Cher Sterlin,
Merci pour ta brillante présentation â la fondation culture et création le vendredi 25 novembre écoulée. Permets- moi de revenir sur le grotesque, concept esthétique que tu proposes pour lire les œuvres des sculpteurs de la Grand- Rue et des œuvres picturales, et l’esthétique du délabrement.
L’esthétique du délabrement contrairement au grotesque n’a pas été longuement élaborée par son auteur, mais l’esthétique du délabrement offre bien cependant s’appliquant aux sculpteurs de la Grand- Rue, une lecture très proche des œuvres, car l’esthétique du délabrement est fondamentalement tragique.
Ce concept esthétique qui a encore le nom d’esthétique de la dégradation(Lucas) permet de :
Lire ces œuvres (celles que tu as montrées) qui évoquent le corps, dans toutes ses déterminations : laideur, obscénité, déchéance, et comme le montre le passage de Yanvalou pour Charlie que tu as lu il permet de le faire également en littérature
Lire ces corps torturés, désindividués par le pouvoir d’État.
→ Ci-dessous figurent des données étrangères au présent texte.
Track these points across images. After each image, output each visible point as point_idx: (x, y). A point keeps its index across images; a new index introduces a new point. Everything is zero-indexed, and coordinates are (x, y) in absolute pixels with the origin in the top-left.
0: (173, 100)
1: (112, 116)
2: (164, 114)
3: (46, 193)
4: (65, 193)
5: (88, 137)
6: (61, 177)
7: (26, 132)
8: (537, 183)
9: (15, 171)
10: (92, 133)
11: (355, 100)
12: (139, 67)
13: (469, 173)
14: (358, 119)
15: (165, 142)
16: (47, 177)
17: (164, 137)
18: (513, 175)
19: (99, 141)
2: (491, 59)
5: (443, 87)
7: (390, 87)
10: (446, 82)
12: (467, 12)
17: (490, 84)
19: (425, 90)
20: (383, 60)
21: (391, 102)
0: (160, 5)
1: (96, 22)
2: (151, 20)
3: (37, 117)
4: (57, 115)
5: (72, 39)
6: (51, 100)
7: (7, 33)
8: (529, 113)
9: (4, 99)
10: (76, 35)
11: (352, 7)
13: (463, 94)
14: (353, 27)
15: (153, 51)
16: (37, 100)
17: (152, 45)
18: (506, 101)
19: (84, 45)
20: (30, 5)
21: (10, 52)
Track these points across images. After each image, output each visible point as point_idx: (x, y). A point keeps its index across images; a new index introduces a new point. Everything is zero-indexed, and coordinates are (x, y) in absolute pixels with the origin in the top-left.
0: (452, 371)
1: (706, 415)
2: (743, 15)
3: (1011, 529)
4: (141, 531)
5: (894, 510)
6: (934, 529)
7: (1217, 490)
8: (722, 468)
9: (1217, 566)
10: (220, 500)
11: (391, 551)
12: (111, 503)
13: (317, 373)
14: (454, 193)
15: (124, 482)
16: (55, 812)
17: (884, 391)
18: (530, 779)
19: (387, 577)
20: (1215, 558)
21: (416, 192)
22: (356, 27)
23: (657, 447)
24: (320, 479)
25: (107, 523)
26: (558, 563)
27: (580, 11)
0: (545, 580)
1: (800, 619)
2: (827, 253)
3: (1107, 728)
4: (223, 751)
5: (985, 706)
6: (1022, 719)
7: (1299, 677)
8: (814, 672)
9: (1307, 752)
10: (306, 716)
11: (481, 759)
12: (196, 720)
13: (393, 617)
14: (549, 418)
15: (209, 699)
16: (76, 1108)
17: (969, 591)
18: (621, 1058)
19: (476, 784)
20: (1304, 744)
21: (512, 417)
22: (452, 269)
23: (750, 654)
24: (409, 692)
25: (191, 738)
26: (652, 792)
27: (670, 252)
C’est ainsi que je lis certaines œuvres que tu as montrées, aspect fondamental dans le contexte haïtien. Je me demande si le corps torturé peut être grotesque si oui, je t’invite à parler de« grotesque triste»; Les corps que tu as présentés sont tristes, torturés très différents de ce corps au sexe démesuré fait par Mario Benjamin et Constant que je ne mettrais pas dans l’esthétique du délabrement car cette œuvre prête beaucoup à rire.
Qualifier des matériaux dont sont faits ces corps (objets récupérés pour certaines)
Parler du contexte dans lequel sont créés ces corps (Ghetto, Haïti en crise)
Mettre en lumière le côté triste de la vie des artistes exclusion sociale, difficultés à vendre leurs œuvres, misère. La sculpture au pénis avec l’artiste à la bouche ouverte est déchirante. Encore une fois, il faudrait aller vers le «grotesque triste». Dans tous les cas, il me semble que dans le cas du grotesque la réception est importante.
Je te rappelle que Webert Lahens avait appliqué le concept esthétique du délabrement aux œuvres des sculpteurs de la Grand Rue pour conclure que le délabrement devait être dépassé pour sauver l’art.
Sans vouloir nous enfermer dans une insularité étouffante comme j’ai semblé vouloir le faire (mes écrits sur l’art peu connus prouvent le contraire). Le concept esthétique délabrement pour appréhender l’art des sculpteurs de la Grand-Rue me semble fort intéressant. Ce concept esthétique permet une lecture totale de ces créations. Alors, Je réitère ma question, pourquoi utiliser le concept esthétique du grotesque(le grotesque de Bathkine que tu as présenté prête à rire) à la place du délabrement alors que cela vient de chez nous et peut –être appliqué à d’autres contextes.
Par ailleurs, le plus important pour moi, je suis préoccupée par la manière dont tu as présenté les productions artistiques des femmes. A savoir les vagins les corps plantureux de Pascale Faublas. Tessa Mars respectivement. Ces œuvres apparaissent à entendre ton propos être un effet( influence) de la sculpture sur la peinture, comme si les sexes de la Grand Rue avaient libéré l’expression les femmes , alors qu'elles ont surement leur propre détermination. Je pars du fait que la femme subversive existe. Pascale Faublas en parle. Je pense qu’en présentant les choses comme tu l’as fait tu enlèves aux femmes leur agentivité . De Plus, c’est désormais une démarche autonome des femmes artistes partout dans le monde de donner à voir rondeur, chair, vagins, seins, sous-vêtements, menstruations etc. dans un souci de se confronter au patriarcat. Il faut faire attention à la réduction de l’insolence des femmes à celle des hommes. Certes, dans le monde de l’art en Haïti les œuvres de la Grand -Rue précèdent celles de ces deux femmes on peut les faire dialoguer, mais en aucun cas en faire une incidence. Et puis j’ajouterai que parmi les ainées il y a eu Rose Marie Deruisseau qui a peint des nus assez provoquants.